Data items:
□ □ □ □ □

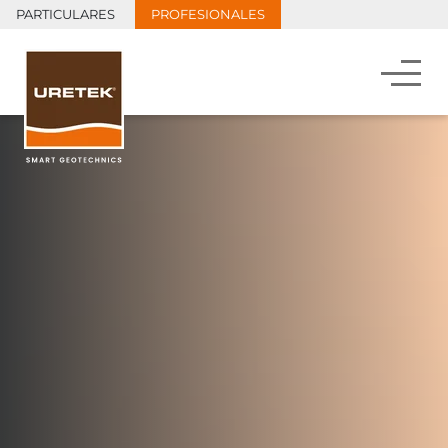
PARTICULARES
PROFESIONALES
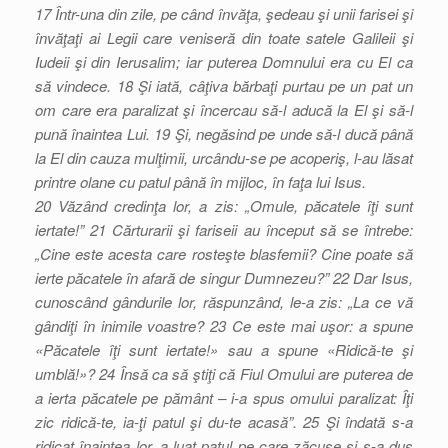
17 Într-una din zile, pe când învăţa, şedeau şi unii farisei şi
învăţaţi ai Legii care veniseră din toate satele Galileii şi
Iudeii şi din Ierusalim; iar puterea Domnului era cu El ca
să vindece. 18 Şi iată, câţiva bărbaţi purtau pe un pat un
om care era paralizat şi încercau să-l aducă la El şi să-l
pună înaintea Lui. 19 Şi, negăsind pe unde să-l ducă până
la El din cauza mulţimii, urcându-se pe acoperiş, l-au lăsat
printre olane cu patul până în mijloc, în faţa lui Isus.
20 Văzând credinţa lor, a zis: „Omule, păcatele îţi sunt
iertate!” 21 Cărturarii şi fariseii au început să se întrebe:
„Cine este acesta care rosteşte blasfemii? Cine poate să
ierte păcatele în afară de singur Dumnezeu?” 22 Dar Isus,
cunoscând gândurile lor, răspunzând, le-a zis: „La ce vă
gândiţi în inimile voastre? 23 Ce este mai uşor: a spune
«Păcatele îţi sunt iertate!» sau a spune «Ridică-te şi
umblă!»? 24 Însă ca să ştiţi că Fiul Omului are puterea de
a ierta păcatele pe pământ – i-a spus omului paralizat: Îţi
zic ridică-te, ia-ţi patul şi du-te acasă”. 25 Şi îndată s-a
ridicat înaintea lor, a luat patul pe care zăcuse şi s-a dus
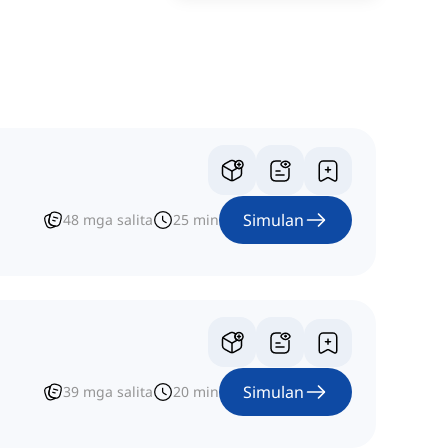
Simulan
48
mga salita
25
min
Simulan
39
mga salita
20
min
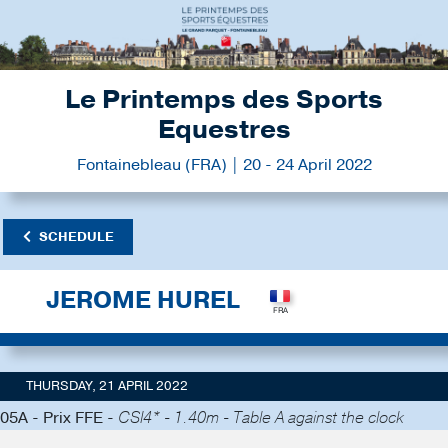
Le Printemps des Sports
Equestres
Fontainebleau (FRA) | 20 - 24 April 2022
SCHEDULE
JEROME HUREL
THURSDAY, 21 APRIL 2022
05A - Prix FFE -
CSI4* - 1.40m - Table A against the clock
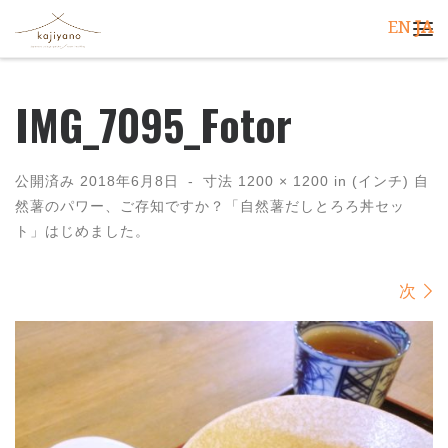
EN
JA
コンテンツへスキップ
メ
IMG_7095_Fotor
公開済み
2018年6月8日
-
寸法
1200 × 1200
in (インチ)
自
然薯のパワー、ご存知ですか？「自然薯だしとろろ丼セッ
ト」はじめました。
画像ナビゲーション
次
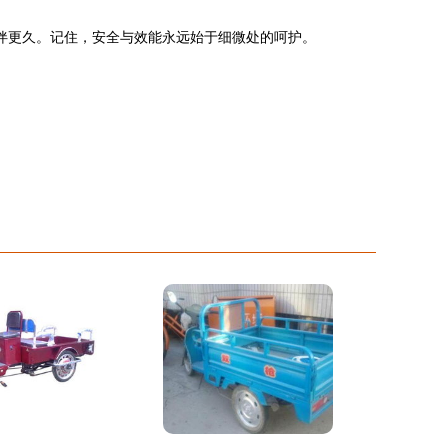
伴更久。记住，安全与效能永远始于细微处的呵护。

□ □ □ □ □

Render every text line in the records above as a JSON list of strings, one string per line, with blank lines left out. Leave the picture markers out of the list.

# Completed task:
[
  "PARTICULARES",
  "PROFESIONALES",
  "17 Într-una din zile, pe când învăţa, şedeau şi unii farisei şi",
  "învăţaţi ai Legii care veniseră din toate satele Galileii şi",
  "Iudeii şi din Ierusalim; iar puterea Domnului era cu El ca",
  "să vindece. 18 Şi iată, câţiva bărbaţi purtau pe un pat un",
  "om care era paralizat şi încercau să-l aducă la El şi să-l",
  "pună înaintea Lui. 19 Şi, negăsind pe unde să-l ducă până",
  "la El din cauza mulţimii, urcându-se pe acoperiş, l-au lăsat",
  "printre olane cu patul până în mijloc, în faţa lui Isus.",
  "20 Văzând credinţa lor, a zis: „Omule, păcatele îţi sunt",
  "iertate!” 21 Cărturarii şi fariseii au început să se întrebe:",
  "„Cine este acesta care rosteşte blasfemii? Cine poate să",
  "ierte păcatele în afară de singur Dumnezeu?” 22 Dar Isus,",
  "cunoscând gândurile lor, răspunzând, le-a zis: „La ce vă",
  "gândiţi în inimile voastre? 23 Ce este mai uşor: a spune",
  "«Păcatele îţi sunt iertate!» sau a spune «Ridică-te şi",
  "umblă!»? 24 Însă ca să ştiţi că Fiul Omului are puterea de",
  "a ierta păcatele pe pământ – i-a spus omului paralizat: Îţi",
  "zic ridică-te, ia-ţi patul şi du-te acasă”. 25 Şi îndată s-a",
  "ridicat înaintea lor, a luat patul pe care zăcuse şi s-a dus",
  "Simulan",
  "48",
  "mga salita",
  "25",
  "min",
  "Simulan",
  "39",
  "mga salita",
  "20",
  "min",
  "Le Printemps des Sports",
  "Equestres",
  "Fontainebleau (FRA) | 20 - 24 April 2022",
  "SCHEDULE",
  "JEROME HUREL",
  "THURSDAY, 21 APRIL 2022",
  "05A - Prix FFE -",
  "CSI4* - 1.40m - Table A against the clock",
  "EN",
  "JA",
  "コンテンツへスキップ",
  "メ",
  "IMG_7095_Fotor",
  "公開済み",
  "2018年6月8日",
  "-",
  "寸法",
  "1200 × 1200",
  "in (インチ)",
  "自",
  "然薯のパワー、ご存知ですか？「自然薯だしとろろ丼セッ",
  "ト」はじめました。",
  "画像ナビゲーション",
  "次",
  "伴更久。记住，安全与效能永远始于细微处的呵护。"
]